Overview
ShannonBase AutoML is a built-in, database-native automated machine learning subsystem designed to make advanced analytics and predictive modeling a first-class capability of the SQL engine. Unlike external ML pipelines, AutoML is tightly integrated with ShannonBase’s execution layer, metadata system, and storage engine, enabling models to be trained, managed, and executed directly inside the database.
The primary goals of ShannonBase AutoML are: (1) eliminate data movement between database and ML systems; (2) lower the barrier to applying machine learning using SQL; (3) automatically select efficient training and execution paths based on workload and data characteristics; and (4) provide predictable, production-ready ML inference with low operational overhead.
Conceptually, AutoML acts as an intelligent layer that bridges relational data processing and model-driven computation, transforming ShannonBase into an AI-native SQL engine rather than a traditional database with bolt-on ML features.
Core Components
AutoML Manager
The AutoML Manager is the central coordinator responsible for orchestrating the full lifecycle of machine learning models inside ShannonBase. It operates as a long-lived service within the database engine and integrates deeply with the SQL parser, optimizer, and execution framework.
- Managing model metadata and lifecycle (train, load, unload, drop)
- Scheduling and executing training jobs inside the database
- Selecting appropriate execution backends (CPU, vectorized engine, IMCS)
- Coordinating inference during SQL query execution
Key global state:
- Model registry and versioned metadata
- Feature schema and column mappings
- Training and inference execution statistics
- Loaded model cache and memory usage tracking
Model Metadata and Feature Mapping
Each AutoML model maintains a structured metadata description that binds relational columns to model features. This allows ShannonBase to automatically validate schemas, handle column evolution, and ensure that inference remains correct even as tables change over time.
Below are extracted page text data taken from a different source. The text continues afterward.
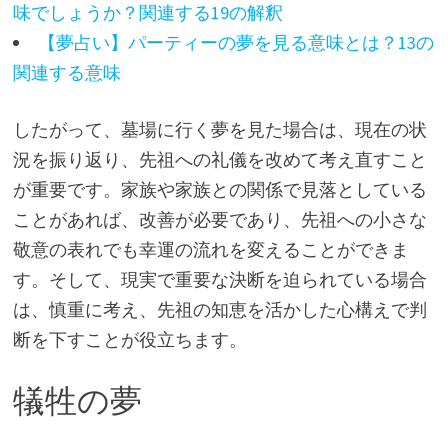
味でしょうか？関連する19の解釈
【夢占い】パーティーの夢を見る意味とは？13の
関連する意味
したがって、墓場に行く夢を見た場合は、現在の状
況を振り返り、先祖への礼儀を改めて考え直すこと
が重要です。家族や家族との関係で見落としている
ことがあれば、改善が必要であり、先祖への小さな
敬意の表れでも幸運の流れを変えることができま
す。そして、現実で重要な決断を迫られている場合
は、慎重に考え、先祖の知恵を活かした心構えで判
断を下すことが役立ちます。
犠牲の夢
- Feature list and data types
- Label definition and task type (classification / regression)
- Training parameters and hyperparameters
- Model format (e.g. LightGBM, ONNX)
SQL-Native Workflow
ShannonBase AutoML exposes its functionality entirely through SQL extensions, allowing users to train and apply models using familiar database semantics.
ML_TRAIN: trains a model directly from SQL query resultsML_LOAD: loads a trained model into the execution engineML_PREDICT: performs inference as part of a SQL query...
During query execution, prediction functions are treated as first-class operators and can participate in query planning, vectorized execution, and pushdown into the Rapid Engine when applicable.
Execution and Optimization
AutoML models are executed using a tightly optimized inference path. Depending on the model type and deployment configuration, inference may run: (1) inside the MySQL execution engine; (2) within Rapid’s columnar execution layer; or (3) using vectorized or SIMD-accelerated operators.
The optimizer can reason about ML operators similarly to relational operators, enabling:
- Predicate pushdown with ML predictions
- Batch inference over columnar data
- Cost-aware model execution planning
Summary
ShannonBase AutoML elevates machine learning to a native database capability, eliminating the traditional boundary between data storage and intelligent computation. By embedding model training and inference directly into the SQL engine, it enables: (1) zero-copy ML workflows; (2) simplified production deployment; and (3) adaptive, high-performance analytics at scale.
In essence, AutoML turns ShannonBase into a unified system where data, queries, and models coexist and evolve together—laying the foundation for a truly AI-native database platform.